安倍の「インフレ目標3%」に専門家から批判続々
【政治・経済】
実現のために竹中平蔵・日銀総裁?
で、21日発表した政権公約では、さすがに「物価目標2%」と下方修正したのだが、安倍本人は「個人的には3%がよいと思っている」と発言。「3%」にこだわっていた。
第一生命経済研究所首席エコノミストの熊野英生氏は言う。
「安倍総裁の日銀に対する強気発言で、金融緩和期待が高まり、為替は円安に触れ、株価は上昇しました。でも、3%のインフレ目標をどうやって達成するのか。米国でさえ目標を2%にとどめています。デフレ真っただ中の日本経済の現状では1%が限界でしょう」
株式マーケットからも、「野党の無責任発言に相場が振り回されている」(金融関係者)なんて、自省の声が聞こえるのだ。
経済評論家の杉村富生氏も言う。
「安倍さんは経済ブレーンの考え方を口にしているに過ぎません。それが実現可能かどうかは二の次。荒唐無稽な内容でもマーケットが反応すれば、評価が高まると勘違いしているのです」
これだけなら、単なるアドバルーンだが、インフレ目標3%には消費税増税も深く関わっている。ここから怪しい話になってくる。株式評論家の黒岩泰氏はこうみる。

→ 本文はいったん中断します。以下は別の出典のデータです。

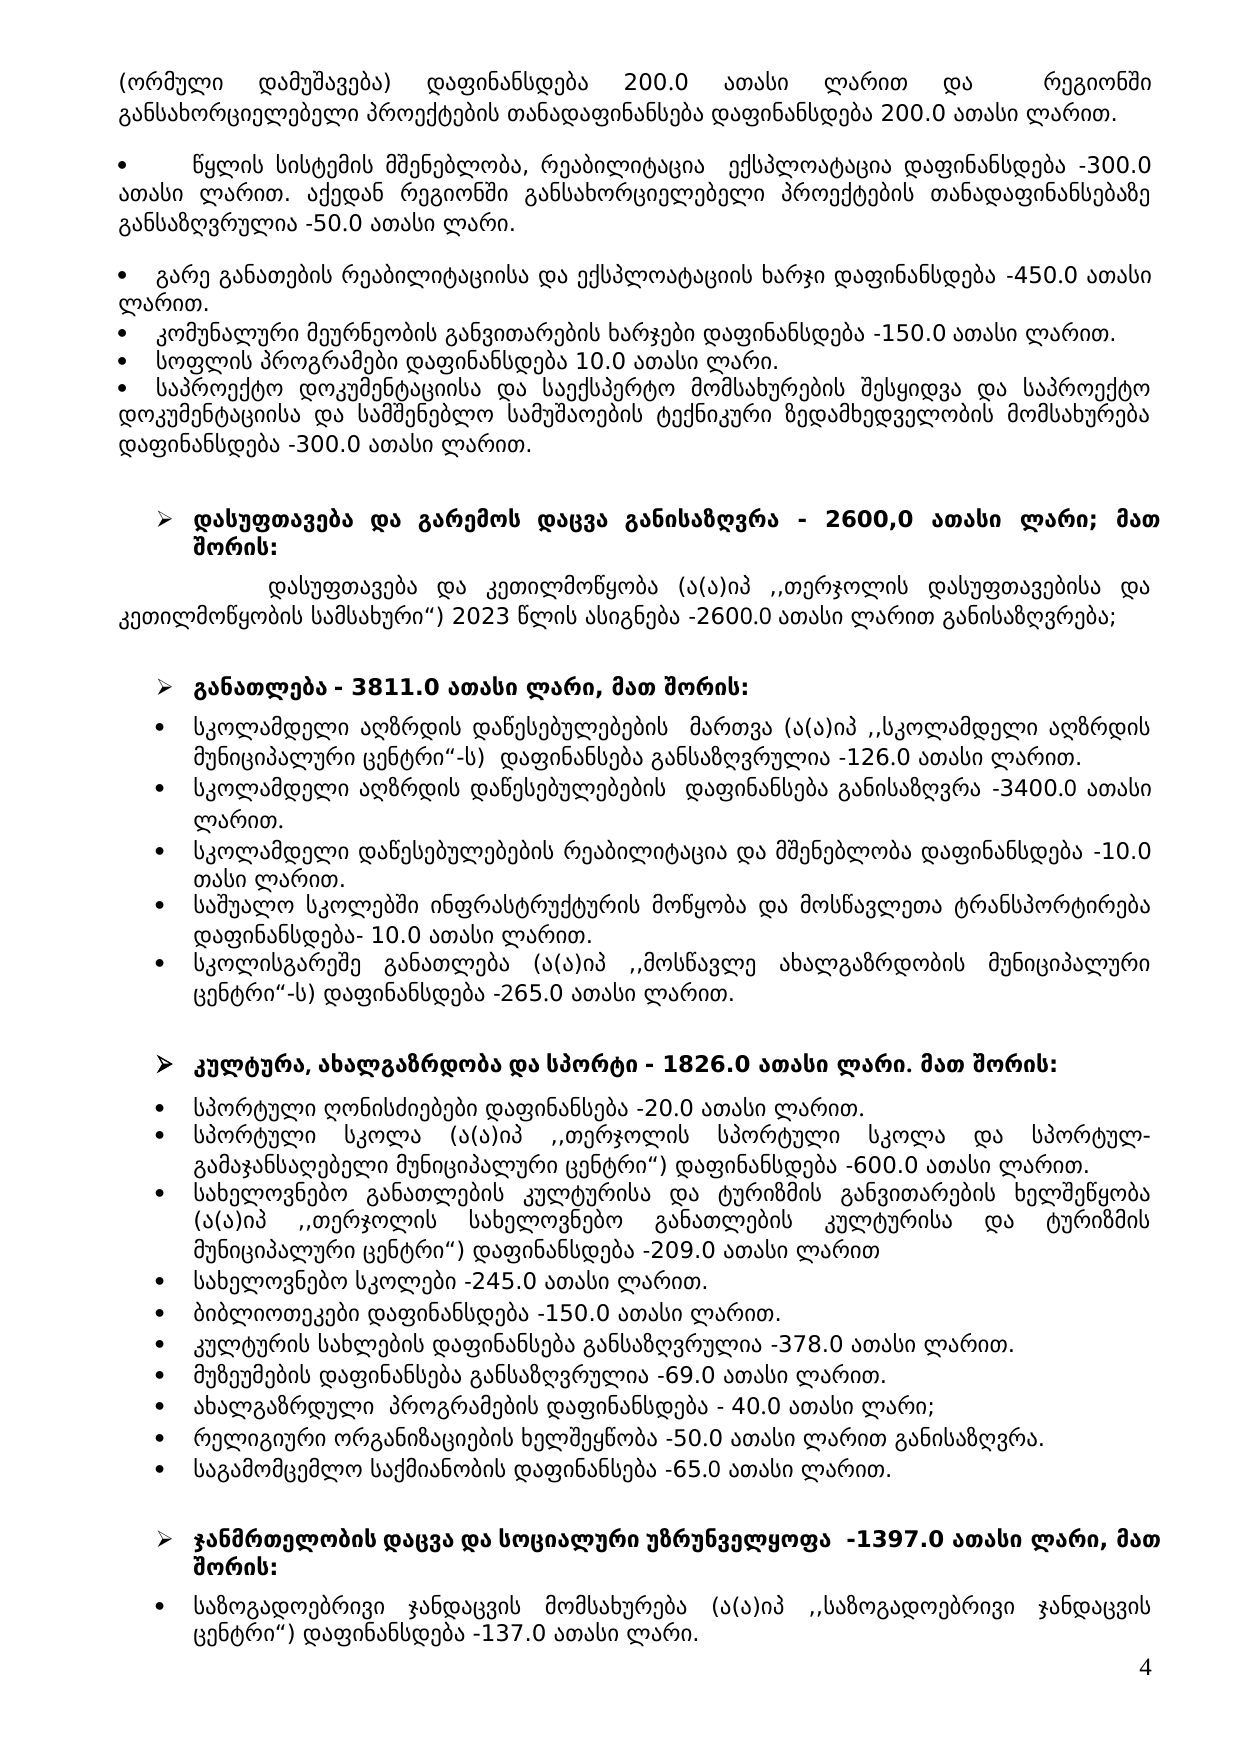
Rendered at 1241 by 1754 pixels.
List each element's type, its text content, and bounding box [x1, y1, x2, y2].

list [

「14年4月に消費税増税に踏み切るには、来年9月ごろまでにデフレ脱却の必要があります。無制限の金融緩和でも何でもして、景気回復のメドを立てておかなければならない。米国の意向も強く働いていると思います。財政の崖にある米国は、日本からカネを搾り取りたい。日銀の資金を使って米国債を買わせる狙いもあるのではないか」
日銀による外債購入は、安倍のブレーンである岩田一政・日本経済研究センター理事長が提唱している。岩田氏は「安倍政権が誕生したら有力な日銀総裁候補」(市場関係者)だ。
「米国寄りの竹中平蔵氏も日銀総裁候補に挙がっています。もしも『安倍首相―竹中日銀総裁』なんてことになったら、日本のカネは米国に吸い取られるだけ吸い取られる。そもそも次期首相に安倍氏が就くかどうかも怪しい。マーケットはそろそろ冷静に判断すべきです」(黒岩泰氏)
安倍の思惑に踊らされると、日本経済は痛い目に遭う。